The daylight raids stopped. The bombers kept coming by night, but the German invasion had been turned away. It dawned on Theo that she had been in the thick of it, in the very worst of the combat fighting over Britain. It seemed utterly unreal.
She dreamed about flying. She dreamed about mist in the Thames Valley and frost on the Chiltern Hills, a quiet, empty sky and an open map on her knees.
Two weeks before she was due to start all over again training as a radio operator, Theo found her mother standing on the doorstep with an official-looking letter in her hand. Gray rods of November rain came slamming down like bullets in the path beyond the open door.
“Shut the door, Mother! Whatever’s the matter?”
Her mother, stunned beyond speech, handed the letter to Theo.
“It says your brother’s been awarded a posthumous Distinguished Flying Cross.”
The letter was from Leland North, the commanding officer of Theo’s squadron, and explained to the bereaved Lyons family the heroic circumstances of their son’s death. The squadron would find time to have a presentation ceremony at the airfield, now that their services were not in such fierce demand, and would Kim’s sister Theodora be so kind as to accept the decoration in her brother’s place?
“This can’t be happening!” their mother cried, choking with sobs. “Kim as a fighter pilot, flying cold-blooded into battle? My aimless, childish
Kim
? My God, the
irony
! He never had any drive, any commitment to anything—”
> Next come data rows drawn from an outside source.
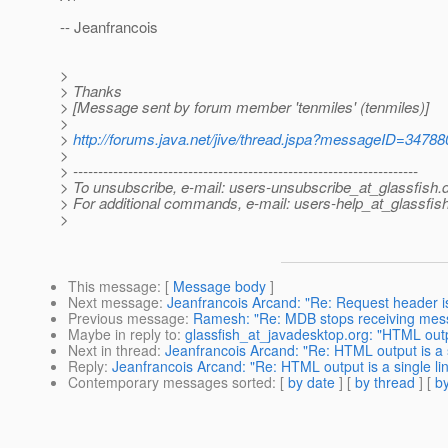
-- Jeanfrancois
>
> Thanks
> [Message sent by forum member 'tenmiles' (tenmiles)]
>
>
http://forums.java.net/jive/thread.jspa?messageID=34788
>
> ---------------------------------------------------------------------
> To unsubscribe, e-mail: users-unsubscribe_at_glassfish.
> For additional commands, e-mail: users-help_at_glassfish
>
This message
: [
Message body
]
Next message
:
Jeanfrancois Arcand: "Re: Request header is
Previous message
:
Ramesh: "Re: MDB stops receiving mes
Maybe in reply to
:
glassfish_at_javadesktop.org: "HTML outpu
Next in thread
:
Jeanfrancois Arcand: "Re: HTML output is a s
Reply
:
Jeanfrancois Arcand: "Re: HTML output is a single li
Contemporary messages sorted
: [
by date
] [
by thread
] [
by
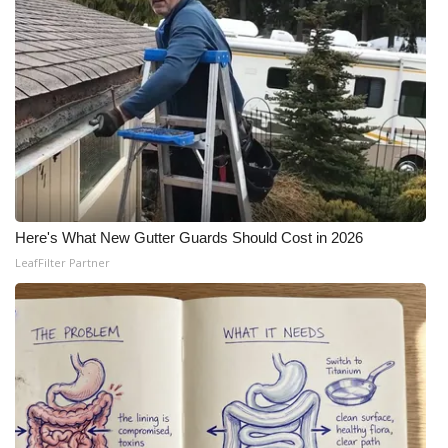
Here's What New Gutter Guards Should Cost in 2026
LeafFilter Partner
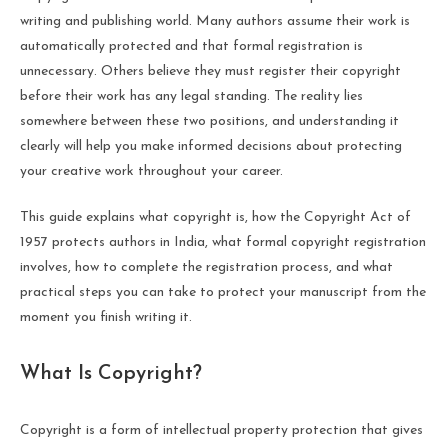
writing and publishing world. Many authors assume their work is
automatically protected and that formal registration is
unnecessary. Others believe they must register their copyright
before their work has any legal standing. The reality lies
somewhere between these two positions, and understanding it
clearly will help you make informed decisions about protecting
your creative work throughout your career.
This guide explains what copyright is, how the Copyright Act of
1957 protects authors in India, what formal copyright registration
involves, how to complete the registration process, and what
practical steps you can take to protect your manuscript from the
moment you finish writing it.
What Is Copyright?
Copyright is a form of intellectual property protection that gives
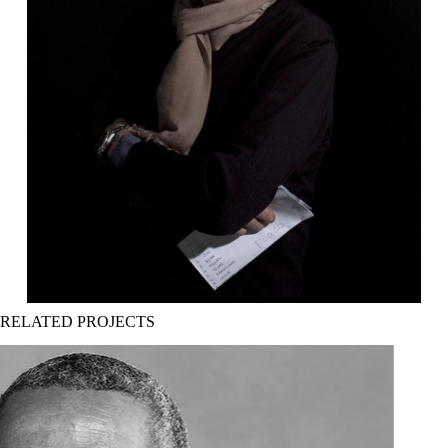
Sergio Salerni regista
RELATED PROJECTS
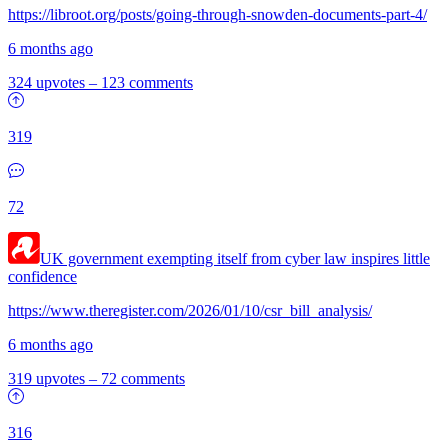
https://libroot.org/posts/going-through-snowden-documents-part-4/
6 months ago
324 upvotes
–
123 comments
319
72
UK government exempting itself from cyber law inspires little
confidence
https://www.theregister.com/2026/01/10/csr_bill_analysis/
6 months ago
319 upvotes
–
72 comments
316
“He might have,” Theo said slowly. “If he thought it was something worth doing.”
“What shall I do?” her mother wailed. “Now I’ll have to write back, explain it’s a mistake, drag it all up again—”
“I’ll go, Mother.”
“You can’t go around collecting undeserved medals! They’ve got to be told—”
“It bloody well
is
deserved,” Theo said through her teeth.
“How in the name of God can you say that!”
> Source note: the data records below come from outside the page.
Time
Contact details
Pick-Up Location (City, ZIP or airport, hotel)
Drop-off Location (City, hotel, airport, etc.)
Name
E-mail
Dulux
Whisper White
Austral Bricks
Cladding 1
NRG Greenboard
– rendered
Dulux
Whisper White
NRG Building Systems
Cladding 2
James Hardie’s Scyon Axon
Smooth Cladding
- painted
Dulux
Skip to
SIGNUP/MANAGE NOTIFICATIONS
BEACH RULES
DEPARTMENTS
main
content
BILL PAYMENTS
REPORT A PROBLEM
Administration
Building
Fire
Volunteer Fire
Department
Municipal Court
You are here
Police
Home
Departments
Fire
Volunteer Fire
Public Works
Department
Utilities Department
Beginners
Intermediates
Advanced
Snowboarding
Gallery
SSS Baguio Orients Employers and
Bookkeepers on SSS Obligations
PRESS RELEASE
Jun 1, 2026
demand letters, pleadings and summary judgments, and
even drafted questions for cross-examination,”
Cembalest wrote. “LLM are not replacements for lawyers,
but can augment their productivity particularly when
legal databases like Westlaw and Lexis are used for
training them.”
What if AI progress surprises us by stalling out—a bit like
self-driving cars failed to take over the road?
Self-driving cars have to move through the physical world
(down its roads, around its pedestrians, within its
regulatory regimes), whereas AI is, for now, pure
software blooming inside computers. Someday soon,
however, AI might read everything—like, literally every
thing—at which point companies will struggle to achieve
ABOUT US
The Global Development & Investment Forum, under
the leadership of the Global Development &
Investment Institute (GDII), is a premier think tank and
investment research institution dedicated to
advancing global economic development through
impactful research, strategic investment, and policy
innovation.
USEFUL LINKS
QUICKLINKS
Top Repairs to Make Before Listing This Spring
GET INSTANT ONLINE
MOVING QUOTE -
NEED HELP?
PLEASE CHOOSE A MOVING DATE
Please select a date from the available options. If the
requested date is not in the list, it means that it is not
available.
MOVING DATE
Theo drew in a sharp breath. She had left the RAF by choice; she did not deserve a medal. “I mean, it might have been. It’s a way to remember Kim as he might have been.”
“You can’t waste the RAF’s time like this!”
her mother snarled at her in fury.
That took Theo like a slap in the face, for she knew all too well what little time they had.
“I’ll go and tell them it’s a mistake,” Theo said.
She wrote for an appointment with North. She took the train from Canterbury to Maidsend. She wore a nicely cut wool dress in a dark green paisley print, and a green felt hat decorated with two sharp pheasant feathers, and Graham picked her up from the station in his MG.